The court issued an ultimatum in September 2009 that required the state to either prohibit off-road use or get a Water Quality Control Board permit to allow sediment in the creek.
But Sportfishing Alliance Executive Director Bill Jennings said that his group’s only goal was the protection of water quality.
“We weren’t trying to get (the state) to close the park. We were trying to get them to control the pollution,” Jennings said.
The park stayed open as the state worked toward a new permit that defines how much sediment is allowed in the creek.

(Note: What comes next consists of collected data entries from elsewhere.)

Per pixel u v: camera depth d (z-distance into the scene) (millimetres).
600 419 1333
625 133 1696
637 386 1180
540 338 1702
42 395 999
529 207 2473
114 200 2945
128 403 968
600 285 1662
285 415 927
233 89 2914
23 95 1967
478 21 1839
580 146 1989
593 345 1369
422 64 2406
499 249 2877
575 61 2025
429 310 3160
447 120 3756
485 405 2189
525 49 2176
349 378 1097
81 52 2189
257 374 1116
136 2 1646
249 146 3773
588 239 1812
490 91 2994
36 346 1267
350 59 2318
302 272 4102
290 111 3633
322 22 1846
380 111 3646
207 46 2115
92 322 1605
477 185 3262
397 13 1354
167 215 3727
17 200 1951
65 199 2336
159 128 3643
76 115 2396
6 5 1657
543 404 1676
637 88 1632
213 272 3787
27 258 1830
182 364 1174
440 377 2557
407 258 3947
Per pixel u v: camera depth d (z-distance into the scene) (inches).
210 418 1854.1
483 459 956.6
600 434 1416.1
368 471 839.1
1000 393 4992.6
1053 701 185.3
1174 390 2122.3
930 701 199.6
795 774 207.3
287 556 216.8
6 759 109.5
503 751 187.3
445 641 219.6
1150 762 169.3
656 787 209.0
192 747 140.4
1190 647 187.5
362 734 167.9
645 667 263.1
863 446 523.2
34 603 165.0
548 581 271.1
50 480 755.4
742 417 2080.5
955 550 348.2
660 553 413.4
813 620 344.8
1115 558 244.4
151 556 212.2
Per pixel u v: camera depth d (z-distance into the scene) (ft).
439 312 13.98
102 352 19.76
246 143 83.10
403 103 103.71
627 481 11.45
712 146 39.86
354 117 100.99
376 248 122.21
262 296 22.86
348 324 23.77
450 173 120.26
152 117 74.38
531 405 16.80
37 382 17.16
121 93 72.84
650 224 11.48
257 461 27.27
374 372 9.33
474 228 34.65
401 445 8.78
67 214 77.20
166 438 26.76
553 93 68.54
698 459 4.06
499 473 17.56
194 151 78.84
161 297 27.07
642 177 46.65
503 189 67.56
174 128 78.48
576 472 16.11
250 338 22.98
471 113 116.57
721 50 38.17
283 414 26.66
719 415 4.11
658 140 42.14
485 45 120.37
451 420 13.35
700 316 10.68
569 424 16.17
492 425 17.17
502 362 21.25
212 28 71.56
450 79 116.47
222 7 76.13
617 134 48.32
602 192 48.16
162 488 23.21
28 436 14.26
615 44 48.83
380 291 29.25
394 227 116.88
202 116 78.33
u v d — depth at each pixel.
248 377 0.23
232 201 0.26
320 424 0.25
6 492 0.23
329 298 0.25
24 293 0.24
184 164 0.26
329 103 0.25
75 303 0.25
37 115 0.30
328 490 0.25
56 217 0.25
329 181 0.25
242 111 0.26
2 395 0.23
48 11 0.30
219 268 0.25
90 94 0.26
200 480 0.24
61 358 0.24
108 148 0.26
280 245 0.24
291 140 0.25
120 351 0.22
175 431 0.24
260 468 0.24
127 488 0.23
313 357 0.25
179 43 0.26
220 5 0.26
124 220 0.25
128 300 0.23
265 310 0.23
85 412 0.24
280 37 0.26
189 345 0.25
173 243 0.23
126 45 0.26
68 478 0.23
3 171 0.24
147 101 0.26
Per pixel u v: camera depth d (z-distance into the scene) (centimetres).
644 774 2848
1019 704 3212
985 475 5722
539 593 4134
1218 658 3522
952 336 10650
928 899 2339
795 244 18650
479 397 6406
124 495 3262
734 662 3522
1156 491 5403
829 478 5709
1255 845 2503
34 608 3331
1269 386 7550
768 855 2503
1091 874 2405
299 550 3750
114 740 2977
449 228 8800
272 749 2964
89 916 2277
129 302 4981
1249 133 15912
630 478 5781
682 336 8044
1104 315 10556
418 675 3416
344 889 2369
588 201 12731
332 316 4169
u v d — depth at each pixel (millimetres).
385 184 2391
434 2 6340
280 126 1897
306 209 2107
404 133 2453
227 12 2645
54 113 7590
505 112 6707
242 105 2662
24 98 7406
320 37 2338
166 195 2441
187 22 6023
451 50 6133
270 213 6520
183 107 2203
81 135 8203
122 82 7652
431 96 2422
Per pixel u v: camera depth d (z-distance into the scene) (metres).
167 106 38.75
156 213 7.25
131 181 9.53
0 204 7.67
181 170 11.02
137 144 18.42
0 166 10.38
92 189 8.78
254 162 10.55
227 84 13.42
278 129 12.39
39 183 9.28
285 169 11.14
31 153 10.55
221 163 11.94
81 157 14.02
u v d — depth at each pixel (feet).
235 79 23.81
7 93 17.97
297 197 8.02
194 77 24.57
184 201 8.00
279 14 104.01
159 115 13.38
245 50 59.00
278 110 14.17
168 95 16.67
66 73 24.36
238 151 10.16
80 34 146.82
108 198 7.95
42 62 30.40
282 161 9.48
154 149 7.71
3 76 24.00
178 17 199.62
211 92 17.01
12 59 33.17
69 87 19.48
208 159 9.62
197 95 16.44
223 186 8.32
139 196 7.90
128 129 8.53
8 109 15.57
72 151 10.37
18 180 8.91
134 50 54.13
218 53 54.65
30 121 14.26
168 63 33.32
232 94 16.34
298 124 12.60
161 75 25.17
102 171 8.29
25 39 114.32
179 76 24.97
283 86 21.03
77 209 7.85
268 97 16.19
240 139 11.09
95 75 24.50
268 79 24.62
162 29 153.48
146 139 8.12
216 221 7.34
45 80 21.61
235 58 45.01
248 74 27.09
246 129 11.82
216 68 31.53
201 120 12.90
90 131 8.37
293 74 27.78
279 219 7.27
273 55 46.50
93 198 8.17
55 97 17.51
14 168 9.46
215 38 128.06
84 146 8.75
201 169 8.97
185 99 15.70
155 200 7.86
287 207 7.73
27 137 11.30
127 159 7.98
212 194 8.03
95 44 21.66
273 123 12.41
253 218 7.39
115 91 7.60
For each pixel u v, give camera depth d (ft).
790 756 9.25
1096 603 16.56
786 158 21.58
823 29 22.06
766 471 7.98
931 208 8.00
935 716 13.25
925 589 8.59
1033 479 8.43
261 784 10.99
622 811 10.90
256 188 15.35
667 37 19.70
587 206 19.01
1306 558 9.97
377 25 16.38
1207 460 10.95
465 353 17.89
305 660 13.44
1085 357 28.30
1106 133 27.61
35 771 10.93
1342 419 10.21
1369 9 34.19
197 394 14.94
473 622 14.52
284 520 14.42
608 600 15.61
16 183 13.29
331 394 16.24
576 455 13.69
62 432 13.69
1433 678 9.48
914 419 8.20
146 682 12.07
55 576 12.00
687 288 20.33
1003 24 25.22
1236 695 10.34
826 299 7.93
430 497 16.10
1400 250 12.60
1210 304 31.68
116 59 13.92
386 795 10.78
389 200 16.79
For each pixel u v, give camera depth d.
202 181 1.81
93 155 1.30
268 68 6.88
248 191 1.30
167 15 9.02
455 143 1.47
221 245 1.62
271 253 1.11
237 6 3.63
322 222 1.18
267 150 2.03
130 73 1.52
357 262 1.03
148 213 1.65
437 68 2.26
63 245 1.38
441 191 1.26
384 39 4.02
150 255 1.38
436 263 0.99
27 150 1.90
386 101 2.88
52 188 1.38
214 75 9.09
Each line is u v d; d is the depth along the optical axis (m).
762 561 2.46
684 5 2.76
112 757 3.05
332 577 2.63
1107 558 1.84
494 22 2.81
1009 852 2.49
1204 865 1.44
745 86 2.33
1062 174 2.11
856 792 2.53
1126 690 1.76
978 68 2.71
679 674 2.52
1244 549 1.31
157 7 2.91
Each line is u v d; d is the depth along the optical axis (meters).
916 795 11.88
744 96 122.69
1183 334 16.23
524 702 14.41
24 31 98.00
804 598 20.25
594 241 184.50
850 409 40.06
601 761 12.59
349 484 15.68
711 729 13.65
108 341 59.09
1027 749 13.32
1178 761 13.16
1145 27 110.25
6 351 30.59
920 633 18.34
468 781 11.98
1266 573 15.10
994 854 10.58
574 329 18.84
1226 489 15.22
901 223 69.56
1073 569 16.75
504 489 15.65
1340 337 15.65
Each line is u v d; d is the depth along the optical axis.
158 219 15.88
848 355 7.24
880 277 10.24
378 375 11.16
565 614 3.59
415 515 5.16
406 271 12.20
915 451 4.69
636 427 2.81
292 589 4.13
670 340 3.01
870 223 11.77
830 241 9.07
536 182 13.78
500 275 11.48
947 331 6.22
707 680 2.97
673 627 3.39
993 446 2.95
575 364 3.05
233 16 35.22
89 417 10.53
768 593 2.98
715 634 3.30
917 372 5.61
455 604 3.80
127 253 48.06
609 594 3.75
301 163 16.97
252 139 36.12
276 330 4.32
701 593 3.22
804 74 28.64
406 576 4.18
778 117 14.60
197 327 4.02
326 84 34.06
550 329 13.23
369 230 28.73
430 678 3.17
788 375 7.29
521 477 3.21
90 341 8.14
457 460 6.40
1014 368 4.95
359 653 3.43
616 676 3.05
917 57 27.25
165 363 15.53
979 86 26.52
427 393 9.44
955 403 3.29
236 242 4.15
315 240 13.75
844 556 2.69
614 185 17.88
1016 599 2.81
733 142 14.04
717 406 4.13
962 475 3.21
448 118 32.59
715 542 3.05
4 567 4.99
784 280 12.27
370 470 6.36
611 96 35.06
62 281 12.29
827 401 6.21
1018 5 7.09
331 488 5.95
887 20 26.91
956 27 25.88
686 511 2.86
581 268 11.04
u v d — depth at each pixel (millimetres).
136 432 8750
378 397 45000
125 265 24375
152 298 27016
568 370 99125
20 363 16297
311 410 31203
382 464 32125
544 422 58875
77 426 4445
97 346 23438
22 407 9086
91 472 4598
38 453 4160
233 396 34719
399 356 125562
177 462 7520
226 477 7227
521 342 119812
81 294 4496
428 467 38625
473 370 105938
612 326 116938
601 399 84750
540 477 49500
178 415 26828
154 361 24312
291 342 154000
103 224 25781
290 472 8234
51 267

In the meantime, the park has continued to be a destination for recreational riders and competitive motorcycle hillclimb events.
Advocates for off-highway vehicle recreation consider the settlement a victory.
Don Amador of Oakley, the western representative for the nationwide BlueRibbon Coalition, said that the California Department of Parks and Recreation and the Central Valley Regional Water Quality Control Board were already able to control runoff into the creek prior to the lawsuit.
“I believe the suit had more to do with the plaintiffs fronting their anti-OHV (off-highway vehicle) agenda than accomplishing any meaningful environmental protection measures,” Amador wrote in an email to the Tracy Press. “The park already had been working with sister agencies on various water quality and erosion measures, such as settling ponds and wet weather closures.”
Bob Williamson, superintendent of the State Parks Off-Highway Motor Vehicle Recreation Division, affirmed those are goals that the parks department had in its sights even before the lawsuit was filed.
“From the beginning, we have worked with the water boards to be placed into a stormwater program,” Williamson said. “We’re all happy with the settlement, and the terms are quite reasonable. It moves us in a direction we were already going.”
The hills on the south side of Corral Hollow Canyon have seen off-road competitive events and recreational riders since the 1920s. The state park was established in 1979, and in 2011 about 65,000 riders visited the park, a decline from previous years.
Corral Hollow Creek is a seasonal waterway, and the channel disappears after it reaches the valley floor, and the water seeps into the ground.
State agencies banded together to study the effects of off-road traffic on the Corral Hollow Canyon watershed in 2001, and in August 2011 the Central Valley Regional Water Quality Control Board created a plan to reduce the sediment, found to contain heavy metals and other pollutants, created by off-road traffic.
The plan defines areas within the park that are off-limits to riders, including the creek itself, with the exception of specific places where riders can cross the creek. The plan also calls for restoring areas that have been heavily damaged by trails.
The board followed up the release of that plan with an order in February that calls for detailed studies, and sets deadlines to make sure water quality goals are met.
Jennings said that the order, plus the $65,000 in attorney fees the state had to pay to the Alliance, makes it a win for his group.
“They have to live within the permit limitations. They’ve already had to do studies on how to control sediment,” he said. “The lawsuit has driven them toward compliance. Whether we get there, we will see.”